Task details> For this task, output every entry below exactly and omit the pictures.

[Collected data]

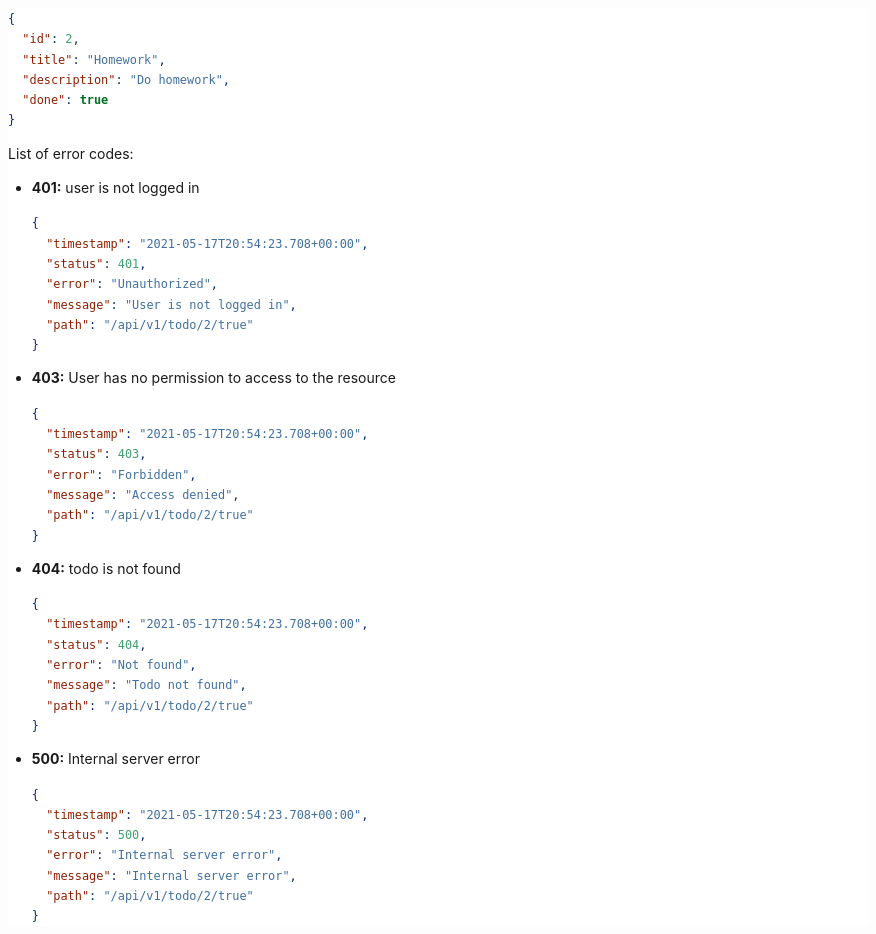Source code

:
   ```json
  {
    "id": 2,
    "title": "Homework",
    "description": "Do homework",
    "done": true
  }
  ```

List of error codes:

- **401:** user is not logged in

  ```json
  {
    "timestamp": "2021-05-17T20:54:23.708+00:00",
    "status": 401,
    "error": "Unauthorized",
    "message": "User is not logged in",
  	"path": "/api/v1/todo/2/true"
  }
  ```

  

- **403:** User has no permission to access to the resource

  ```json
  {
    "timestamp": "2021-05-17T20:54:23.708+00:00",
    "status": 403,
    "error": "Forbidden",
    "message": "Access denied",
  	"path": "/api/v1/todo/2/true"
  }
  ```

  

- **404:** todo is not found

  ```json
  {
    "timestamp": "2021-05-17T20:54:23.708+00:00",
    "status": 404,
    "error": "Not found",
    "message": "Todo not found",
  	"path": "/api/v1/todo/2/true"
  }
  ```

  

- **500:** Internal server error

  ```json
  {
    "timestamp": "2021-05-17T20:54:23.708+00:00",
    "status": 500,
    "error": "Internal server error",
    "message": "Internal server error",
    "path": "/api/v1/todo/2/true"
  }
  ```
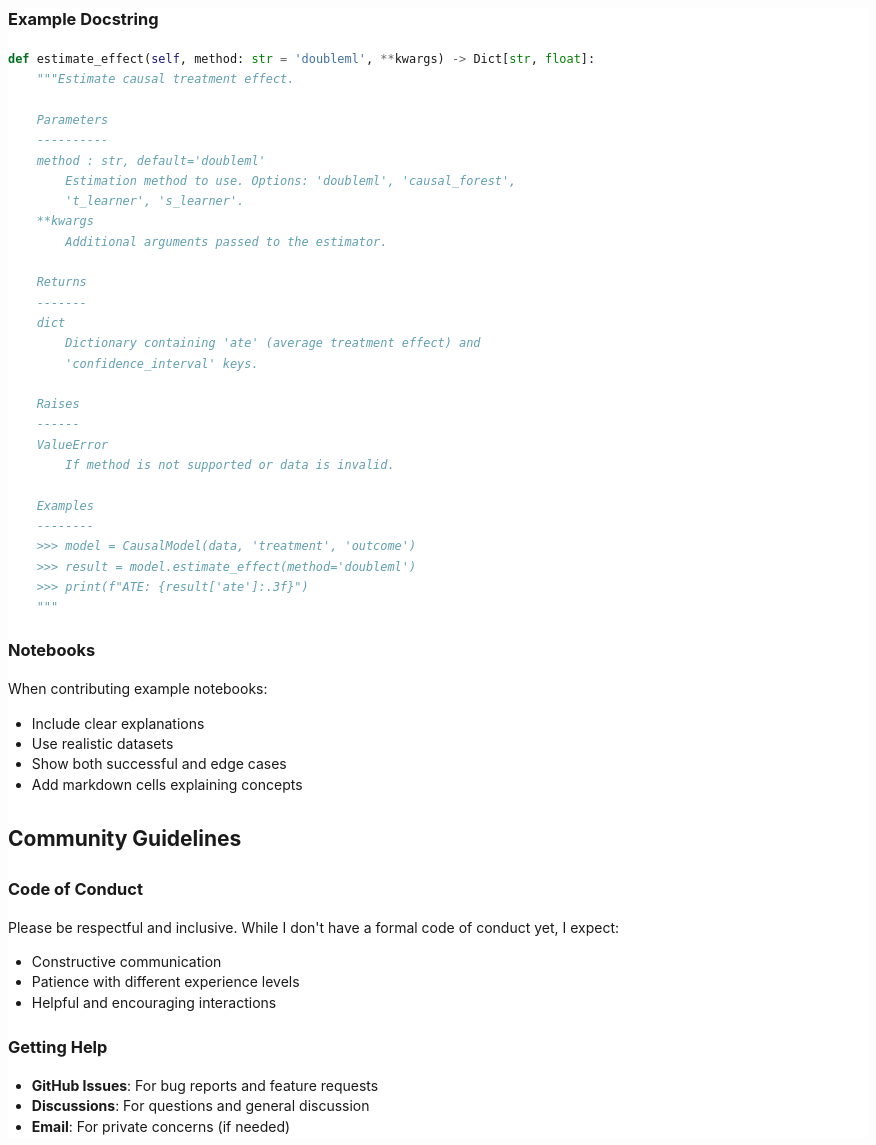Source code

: ### Example Docstring
```python
def estimate_effect(self, method: str = 'doubleml', **kwargs) -> Dict[str, float]:
    """Estimate causal treatment effect.
    
    Parameters
    ----------
    method : str, default='doubleml'
        Estimation method to use. Options: 'doubleml', 'causal_forest', 
        't_learner', 's_learner'.
    **kwargs
        Additional arguments passed to the estimator.
        
    Returns
    -------
    dict
        Dictionary containing 'ate' (average treatment effect) and 
        'confidence_interval' keys.
        
    Raises
    ------
    ValueError
        If method is not supported or data is invalid.
        
    Examples
    --------
    >>> model = CausalModel(data, 'treatment', 'outcome')
    >>> result = model.estimate_effect(method='doubleml')
    >>> print(f"ATE: {result['ate']:.3f}")
    """
```

### Notebooks
When contributing example notebooks:
- Include clear explanations
- Use realistic datasets
- Show both successful and edge cases
- Add markdown cells explaining concepts

## Community Guidelines

### Code of Conduct
Please be respectful and inclusive. While I don't have a formal code of conduct yet, I expect:
- Constructive communication
- Patience with different experience levels
- Helpful and encouraging interactions

### Getting Help
- **GitHub Issues**: For bug reports and feature requests
- **Discussions**: For questions and general discussion
- **Email**: For private concerns (if needed)
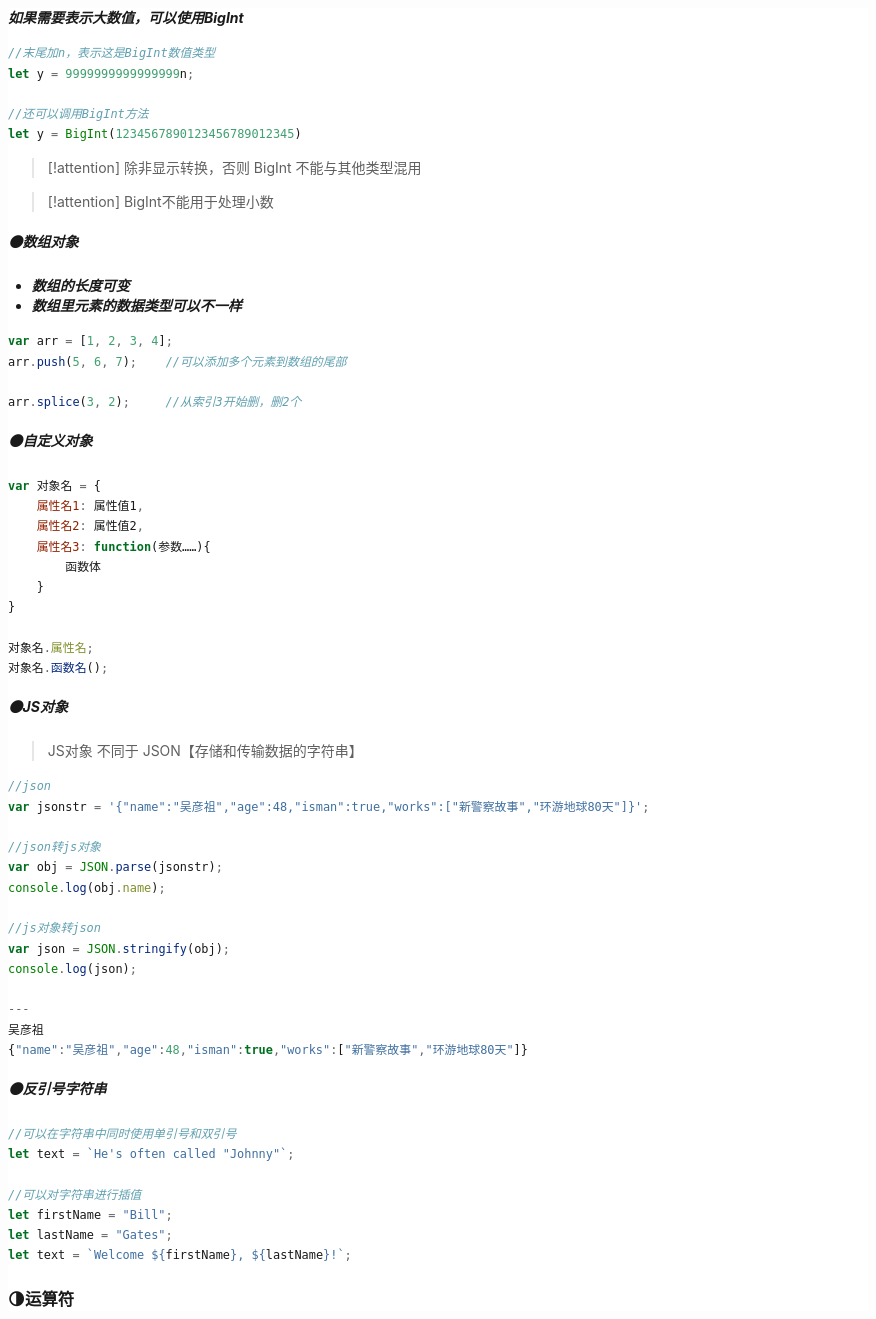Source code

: ***如果需要表示大数值，可以使用BigInt***
```js
//末尾加n，表示这是BigInt数值类型
let y = 9999999999999999n;

//还可以调用BigInt方法
let y = BigInt(1234567890123456789012345)
```

>[!attention] 除非显示转换，否则 BigInt 不能与其他类型混用

>[!attention] BigInt不能用于处理小数
 
##### 🌑数组对象
- ***数组的长度可变***
- ***数组里元素的数据类型可以不一样***

```js
var arr = [1, 2, 3, 4];
arr.push(5, 6, 7);    //可以添加多个元素到数组的尾部

arr.splice(3, 2);     //从索引3开始删，删2个
```
##### 🌑自定义对象
```js
var 对象名 = {
	属性名1: 属性值1,
	属性名2: 属性值2,
	属性名3: function(参数……){
		函数体
	}
}

对象名.属性名;
对象名.函数名();
```
##### 🌑JS对象
> JS对象 不同于 JSON【存储和传输数据的字符串】

```js
//json
var jsonstr = '{"name":"吴彦祖","age":48,"isman":true,"works":["新警察故事","环游地球80天"]}';

//json转js对象
var obj = JSON.parse(jsonstr);
console.log(obj.name);

//js对象转json
var json = JSON.stringify(obj);
console.log(json);

---
吴彦祖
{"name":"吴彦祖","age":48,"isman":true,"works":["新警察故事","环游地球80天"]}
```
##### 🌑反引号字符串
```js
//可以在字符串中同时使用单引号和双引号
let text = `He's often called "Johnny"`;

//可以对字符串进行插值
let firstName = "Bill";
let lastName = "Gates";
let text = `Welcome ${firstName}, ${lastName}!`;
```
### 🌗运算符
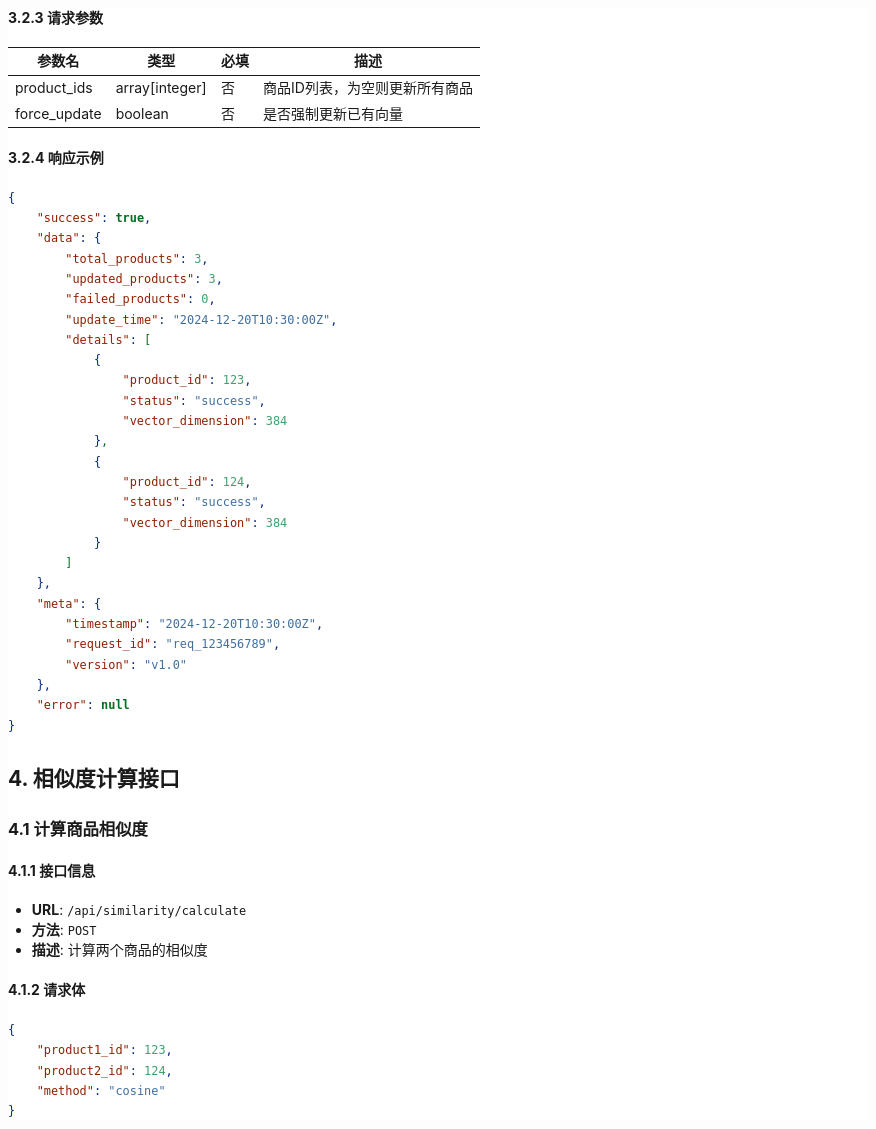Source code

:#### 3.2.3 请求参数
| 参数名 | 类型 | 必填 | 描述 |
|--------|------|------|------|
| product_ids | array[integer] | 否 | 商品ID列表，为空则更新所有商品 |
| force_update | boolean | 否 | 是否强制更新已有向量 |

#### 3.2.4 响应示例
```json
{
    "success": true,
    "data": {
        "total_products": 3,
        "updated_products": 3,
        "failed_products": 0,
        "update_time": "2024-12-20T10:30:00Z",
        "details": [
            {
                "product_id": 123,
                "status": "success",
                "vector_dimension": 384
            },
            {
                "product_id": 124,
                "status": "success",
                "vector_dimension": 384
            }
        ]
    },
    "meta": {
        "timestamp": "2024-12-20T10:30:00Z",
        "request_id": "req_123456789",
        "version": "v1.0"
    },
    "error": null
}
```

## 4. 相似度计算接口

### 4.1 计算商品相似度

#### 4.1.1 接口信息
- **URL**: `/api/similarity/calculate`
- **方法**: `POST`
- **描述**: 计算两个商品的相似度

#### 4.1.2 请求体
```json
{
    "product1_id": 123,
    "product2_id": 124,
    "method": "cosine"
}
```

Answer to this problem>
Source code

:
   ```json
  {
    "id": 2,
    "title": "Homework",
    "description": "Do homework",
    "done": true
  }
  ```

List of error codes:

- **401:** user is not logged in

  ```json
  {
    "timestamp": "2021-05-17T20:54:23.708+00:00",
    "status": 401,
    "error": "Unauthorized",
    "message": "User is not logged in",
  	"path": "/api/v1/todo/2/true"
  }
  ```

  

- **403:** User has no permission to access to the resource

  ```json
  {
    "timestamp": "2021-05-17T20:54:23.708+00:00",
    "status": 403,
    "error": "Forbidden",
    "message": "Access denied",
  	"path": "/api/v1/todo/2/true"
  }
  ```

  

- **404:** todo is not found

  ```json
  {
    "timestamp": "2021-05-17T20:54:23.708+00:00",
    "status": 404,
    "error": "Not found",
    "message": "Todo not found",
  	"path": "/api/v1/todo/2/true"
  }
  ```

  

- **500:** Internal server error

  ```json
  {
    "timestamp": "2021-05-17T20:54:23.708+00:00",
    "status": 500,
    "error": "Internal server error",
    "message": "Internal server error",
    "path": "/api/v1/todo/2/true"
  }
  ```
Source code

: ### Example Docstring
```python
def estimate_effect(self, method: str = 'doubleml', **kwargs) -> Dict[str, float]:
    """Estimate causal treatment effect.
    
    Parameters
    ----------
    method : str, default='doubleml'
        Estimation method to use. Options: 'doubleml', 'causal_forest', 
        't_learner', 's_learner'.
    **kwargs
        Additional arguments passed to the estimator.
        
    Returns
    -------
    dict
        Dictionary containing 'ate' (average treatment effect) and 
        'confidence_interval' keys.
        
    Raises
    ------
    ValueError
        If method is not supported or data is invalid.
        
    Examples
    --------
    >>> model = CausalModel(data, 'treatment', 'outcome')
    >>> result = model.estimate_effect(method='doubleml')
    >>> print(f"ATE: {result['ate']:.3f}")
    """
```

### Notebooks
When contributing example notebooks:
- Include clear explanations
- Use realistic datasets
- Show both successful and edge cases
- Add markdown cells explaining concepts

## Community Guidelines

### Code of Conduct
Please be respectful and inclusive. While I don't have a formal code of conduct yet, I expect:
- Constructive communication
- Patience with different experience levels
- Helpful and encouraging interactions

### Getting Help
- **GitHub Issues**: For bug reports and feature requests
- **Discussions**: For questions and general discussion
- **Email**: For private concerns (if needed)
Source code

: ***如果需要表示大数值，可以使用BigInt***
```js
//末尾加n，表示这是BigInt数值类型
let y = 9999999999999999n;

//还可以调用BigInt方法
let y = BigInt(1234567890123456789012345)
```

>[!attention] 除非显示转换，否则 BigInt 不能与其他类型混用

>[!attention] BigInt不能用于处理小数
 
##### 🌑数组对象
- ***数组的长度可变***
- ***数组里元素的数据类型可以不一样***

```js
var arr = [1, 2, 3, 4];
arr.push(5, 6, 7);    //可以添加多个元素到数组的尾部

arr.splice(3, 2);     //从索引3开始删，删2个
```
##### 🌑自定义对象
```js
var 对象名 = {
	属性名1: 属性值1,
	属性名2: 属性值2,
	属性名3: function(参数……){
		函数体
	}
}

对象名.属性名;
对象名.函数名();
```
##### 🌑JS对象
> JS对象 不同于 JSON【存储和传输数据的字符串】

```js
//json
var jsonstr = '{"name":"吴彦祖","age":48,"isman":true,"works":["新警察故事","环游地球80天"]}';

//json转js对象
var obj = JSON.parse(jsonstr);
console.log(obj.name);

//js对象转json
var json = JSON.stringify(obj);
console.log(json);

---
吴彦祖
{"name":"吴彦祖","age":48,"isman":true,"works":["新警察故事","环游地球80天"]}
```
##### 🌑反引号字符串
```js
//可以在字符串中同时使用单引号和双引号
let text = `He's often called "Johnny"`;

//可以对字符串进行插值
let firstName = "Bill";
let lastName = "Gates";
let text = `Welcome ${firstName}, ${lastName}!`;
```
### 🌗运算符
Source code

:#### 3.2.3 请求参数
| 参数名 | 类型 | 必填 | 描述 |
|--------|------|------|------|
| product_ids | array[integer] | 否 | 商品ID列表，为空则更新所有商品 |
| force_update | boolean | 否 | 是否强制更新已有向量 |

#### 3.2.4 响应示例
```json
{
    "success": true,
    "data": {
        "total_products": 3,
        "updated_products": 3,
        "failed_products": 0,
        "update_time": "2024-12-20T10:30:00Z",
        "details": [
            {
                "product_id": 123,
                "status": "success",
                "vector_dimension": 384
            },
            {
                "product_id": 124,
                "status": "success",
                "vector_dimension": 384
            }
        ]
    },
    "meta": {
        "timestamp": "2024-12-20T10:30:00Z",
        "request_id": "req_123456789",
        "version": "v1.0"
    },
    "error": null
}
```

## 4. 相似度计算接口

### 4.1 计算商品相似度

#### 4.1.1 接口信息
- **URL**: `/api/similarity/calculate`
- **方法**: `POST`
- **描述**: 计算两个商品的相似度

#### 4.1.2 请求体
```json
{
    "product1_id": 123,
    "product2_id": 124,
    "method": "cosine"
}
```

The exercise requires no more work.